Cette valeur de 100 pour cent nous paraît tout à fait acceptable parce qu'en fait il n'y a pas de raison d'imaginer qu'un taux de 80 pour cent plutôt que de 100 pour cent changerait quelque chose pour la personne qui a intégré le marché du travail et qui souhaite travailler. Il nous semble donc que la solution du Conseil fédéral, qui va un peu plus loin que celle de votre commission, est acceptable.

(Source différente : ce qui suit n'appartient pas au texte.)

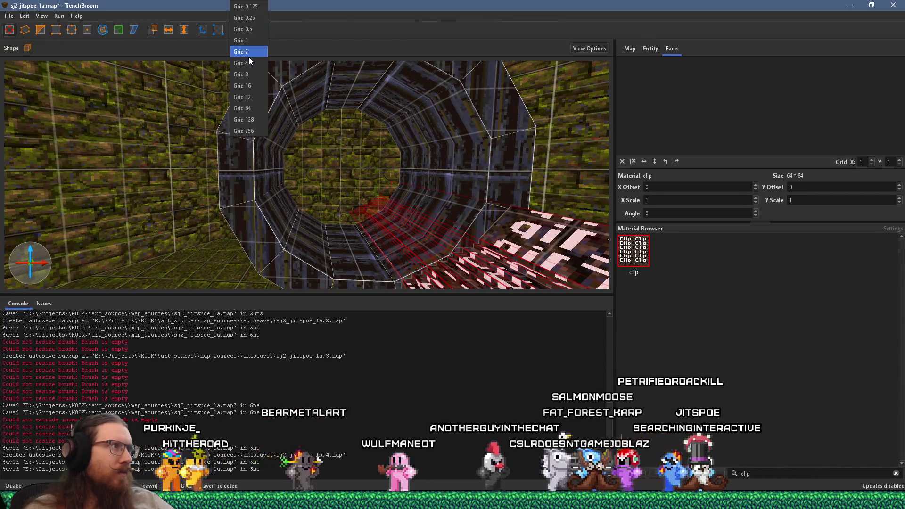
click(248, 56)
mouse_move(338, 220)
mouse_down()
mouse_move(327, 213)
mouse_move(338, 215)
mouse_up()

Il est assez intéressant de remarquer que vous venez de presque multiplier par quatre les économies pour les cantons dans le domaine très sensible de l'assurance-maladie, mais qu'ici, dans un domaine où on pourrait aussi économiser, vous réduisez les économies possibles de 30 millions de francs. Le projet du Conseil fédéral permettrait de réaliser 50 millions de francs d'économies en 2030, alors que la proposition de votre commission permettrait des économies de seulement 20 millions.
J'aimerais donc vous inviter à suivre le Conseil fédéral.